-- Required actions --
- A) In the class-ordering text, condense the paragraph beginning "Let's first explore a naive solution" into one shorter sentence that keeps its main facts.
- B) Summarize the class-ordering text in two sentences.
- C) Carry on the class-ordering text from the point at which it stops.

-- Reading text --
* begin *

Let's first explore a naive solution that does not use topological sorting and is relatively inefficient. The approach is to generate all possible orderings of classes, and return the first one that fulfills all prequisites.

Here is some code that implements this solution.

In [6]:
import itertools
from typing import Collection, Dict, List, Optional, Set


def prereqs_are_satisfied(class_ordering: List[str],
                          classes: Dict[str, Collection[str]]) -> bool:
  """Returns whether or not the prereqs are satisfied for the given class ordering."""
  # Keep track of which classes we've already taken.
  classes_taken = set()
  for classname in class_ordering:
    prereqs = set(classes[classname])
    # {}.issubset({'Class A'})                     --> True
    # {'Class A'}.issubset({'Class A'})            --> True
    # {'Class A'}.issubset({'Class A', 'Class B'}) --> True
    # {'Class A'}.issubset({})                     --> False
    if prereqs.issubset(classes_taken):
      classes_taken.add(classname)

* end *

-- Records --
* begin *

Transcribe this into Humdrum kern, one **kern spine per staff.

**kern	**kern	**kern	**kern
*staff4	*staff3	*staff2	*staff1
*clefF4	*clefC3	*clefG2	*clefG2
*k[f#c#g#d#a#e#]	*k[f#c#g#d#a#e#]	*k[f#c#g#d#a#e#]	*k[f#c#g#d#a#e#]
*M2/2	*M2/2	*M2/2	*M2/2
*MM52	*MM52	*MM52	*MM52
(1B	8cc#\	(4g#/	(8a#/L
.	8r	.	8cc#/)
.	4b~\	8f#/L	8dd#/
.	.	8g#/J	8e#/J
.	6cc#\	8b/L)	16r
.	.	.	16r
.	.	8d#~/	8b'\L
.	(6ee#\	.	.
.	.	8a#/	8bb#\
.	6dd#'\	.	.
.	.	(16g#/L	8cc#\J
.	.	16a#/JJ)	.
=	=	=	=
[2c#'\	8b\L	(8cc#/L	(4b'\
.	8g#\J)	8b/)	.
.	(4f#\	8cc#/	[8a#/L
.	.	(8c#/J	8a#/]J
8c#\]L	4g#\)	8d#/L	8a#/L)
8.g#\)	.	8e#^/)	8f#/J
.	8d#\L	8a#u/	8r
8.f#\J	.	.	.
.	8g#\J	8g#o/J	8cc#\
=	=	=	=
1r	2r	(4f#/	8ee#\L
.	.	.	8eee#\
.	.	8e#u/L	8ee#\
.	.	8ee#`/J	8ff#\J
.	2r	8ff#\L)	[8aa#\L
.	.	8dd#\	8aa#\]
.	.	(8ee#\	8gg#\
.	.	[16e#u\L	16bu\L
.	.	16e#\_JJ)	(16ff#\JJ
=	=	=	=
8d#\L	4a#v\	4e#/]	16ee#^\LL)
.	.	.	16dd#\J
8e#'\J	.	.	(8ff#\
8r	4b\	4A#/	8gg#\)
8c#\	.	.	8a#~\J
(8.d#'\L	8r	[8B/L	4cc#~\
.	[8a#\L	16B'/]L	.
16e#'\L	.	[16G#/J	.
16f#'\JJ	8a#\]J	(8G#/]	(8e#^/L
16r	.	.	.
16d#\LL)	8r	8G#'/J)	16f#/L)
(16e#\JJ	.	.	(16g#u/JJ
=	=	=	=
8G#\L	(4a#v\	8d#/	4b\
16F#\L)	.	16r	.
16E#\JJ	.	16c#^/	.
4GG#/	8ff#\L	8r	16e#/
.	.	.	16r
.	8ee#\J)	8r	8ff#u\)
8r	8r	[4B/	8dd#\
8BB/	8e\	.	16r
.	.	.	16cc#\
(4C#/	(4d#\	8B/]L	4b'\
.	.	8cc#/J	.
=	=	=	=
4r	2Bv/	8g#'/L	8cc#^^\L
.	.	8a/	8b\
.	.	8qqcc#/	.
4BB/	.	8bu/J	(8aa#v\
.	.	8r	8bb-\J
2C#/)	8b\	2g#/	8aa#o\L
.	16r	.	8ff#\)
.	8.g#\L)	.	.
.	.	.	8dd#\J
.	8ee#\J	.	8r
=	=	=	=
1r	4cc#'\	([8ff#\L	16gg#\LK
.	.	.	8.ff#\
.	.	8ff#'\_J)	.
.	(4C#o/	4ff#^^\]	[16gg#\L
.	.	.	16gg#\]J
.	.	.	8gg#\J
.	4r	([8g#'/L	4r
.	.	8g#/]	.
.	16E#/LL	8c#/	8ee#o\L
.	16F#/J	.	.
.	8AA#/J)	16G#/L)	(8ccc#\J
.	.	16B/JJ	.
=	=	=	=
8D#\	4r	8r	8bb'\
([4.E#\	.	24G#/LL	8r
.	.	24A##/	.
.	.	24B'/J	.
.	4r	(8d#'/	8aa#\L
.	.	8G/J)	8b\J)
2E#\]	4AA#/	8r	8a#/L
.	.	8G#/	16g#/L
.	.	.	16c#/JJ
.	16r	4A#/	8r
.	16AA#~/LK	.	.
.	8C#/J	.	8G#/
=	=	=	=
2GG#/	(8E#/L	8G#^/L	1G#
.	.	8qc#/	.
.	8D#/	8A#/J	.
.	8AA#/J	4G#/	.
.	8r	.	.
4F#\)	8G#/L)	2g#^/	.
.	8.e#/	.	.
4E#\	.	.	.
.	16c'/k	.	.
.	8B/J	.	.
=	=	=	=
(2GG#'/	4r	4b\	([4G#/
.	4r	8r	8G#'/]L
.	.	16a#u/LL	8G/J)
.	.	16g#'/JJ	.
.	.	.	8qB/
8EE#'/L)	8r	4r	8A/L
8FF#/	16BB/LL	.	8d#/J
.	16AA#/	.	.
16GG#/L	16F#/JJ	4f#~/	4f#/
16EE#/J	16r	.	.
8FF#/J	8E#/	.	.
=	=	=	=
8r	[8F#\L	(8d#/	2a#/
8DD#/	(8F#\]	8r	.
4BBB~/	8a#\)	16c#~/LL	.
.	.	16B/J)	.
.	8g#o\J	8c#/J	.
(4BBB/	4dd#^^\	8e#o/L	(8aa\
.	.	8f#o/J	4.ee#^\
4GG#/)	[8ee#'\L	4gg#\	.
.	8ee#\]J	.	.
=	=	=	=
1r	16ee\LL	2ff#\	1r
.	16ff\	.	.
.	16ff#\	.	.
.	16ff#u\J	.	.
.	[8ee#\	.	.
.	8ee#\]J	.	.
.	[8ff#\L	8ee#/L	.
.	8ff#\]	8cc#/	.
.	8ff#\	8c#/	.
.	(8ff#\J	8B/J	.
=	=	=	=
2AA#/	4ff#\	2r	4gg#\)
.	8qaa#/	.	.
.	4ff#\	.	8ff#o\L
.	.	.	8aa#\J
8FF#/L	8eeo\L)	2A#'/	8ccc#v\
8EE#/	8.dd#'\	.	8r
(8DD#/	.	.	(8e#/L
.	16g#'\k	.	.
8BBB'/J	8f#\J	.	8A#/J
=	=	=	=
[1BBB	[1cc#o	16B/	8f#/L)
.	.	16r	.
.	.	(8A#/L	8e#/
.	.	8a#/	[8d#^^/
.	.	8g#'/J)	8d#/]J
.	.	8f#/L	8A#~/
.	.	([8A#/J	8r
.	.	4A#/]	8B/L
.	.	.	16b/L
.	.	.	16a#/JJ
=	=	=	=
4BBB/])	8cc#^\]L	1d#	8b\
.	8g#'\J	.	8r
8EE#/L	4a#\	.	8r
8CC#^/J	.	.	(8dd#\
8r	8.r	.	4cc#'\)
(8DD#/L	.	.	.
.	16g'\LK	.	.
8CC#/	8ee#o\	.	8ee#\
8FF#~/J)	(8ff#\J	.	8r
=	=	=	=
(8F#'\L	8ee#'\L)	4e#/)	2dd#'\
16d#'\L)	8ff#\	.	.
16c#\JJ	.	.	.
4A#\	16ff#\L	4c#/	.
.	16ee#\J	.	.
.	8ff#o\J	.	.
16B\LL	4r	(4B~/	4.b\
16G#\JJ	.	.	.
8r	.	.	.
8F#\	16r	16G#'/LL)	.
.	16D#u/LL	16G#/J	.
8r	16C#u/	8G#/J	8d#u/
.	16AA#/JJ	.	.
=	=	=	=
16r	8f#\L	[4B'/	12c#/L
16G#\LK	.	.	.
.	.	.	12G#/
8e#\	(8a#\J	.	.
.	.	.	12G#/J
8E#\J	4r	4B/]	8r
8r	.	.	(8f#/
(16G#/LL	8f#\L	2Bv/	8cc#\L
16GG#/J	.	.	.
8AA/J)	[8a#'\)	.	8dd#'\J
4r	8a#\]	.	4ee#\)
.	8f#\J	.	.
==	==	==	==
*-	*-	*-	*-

* end *

-- Responses for each task --
- A) A naive, relatively inefficient solution that does not use topological sorting generates every possible ordering of classes and returns the first one that meets all prerequisites.

- B) The text presents a naive, relatively inefficient way to order classes without topological sorting: generate all possible orderings and return the first one that satisfies all prerequisites. It then gives code for this approach, including a function that checks whether the prerequisites are satisfied for a given class ordering by keeping track of the classes already taken.

- C)
      continue
    else:
      return False
  return True

def solve_using_naive_approach(classes: Dict[str, Collection[str]]) -> List[str]:
  """Returns a correct ordering of classes."""
  # itertools.permutations('ABC') --> ABC, ACB, BAC, BCA, CAB, CBA
  for class_ordering in itertools.permutations(classes.keys()):
    if prereqs_are_satisfied(class_ordering, classes):
      # Return the first class ordering that satisfies prereqs.
      return class_ordering
  raise ValueError("No valid class ordering could be found.")

In [7]:
print(solve_using_naive_approach(classes))

('Intro to Programming', 'Computer Systems', 'Discrete Math', 'Probability', 'Algorithms')


First, let's analyze the time complexity of the `prereqs_are_satisfied` helper function. Let N represent the number of classes in class_ordering. Assuming that `issubset()` runs in constant time, this function runs in `O(N)` time.

Next, let's analyze the main function, `solve_using_naive_approach`. Since `N` represents the number of classes, there are `N!` possible permutations of classes. For each possible permutation we call the `prereqs_are_satisfied` helper function. So the time complexity of our naive solution is `O(N! * N)`.

## What is Topological Sorting?

### Topological Maps

To understand the concept behind topological sorting, let us first look at **topological maps**. In cartography, a topological map is a simplified map which only keeps information relevant to the viewer. One example is a subway map, which displays information that a subway rider would be interested in such as lines and station names. On the other hand, it removes unnecessary details such as aboveground roads.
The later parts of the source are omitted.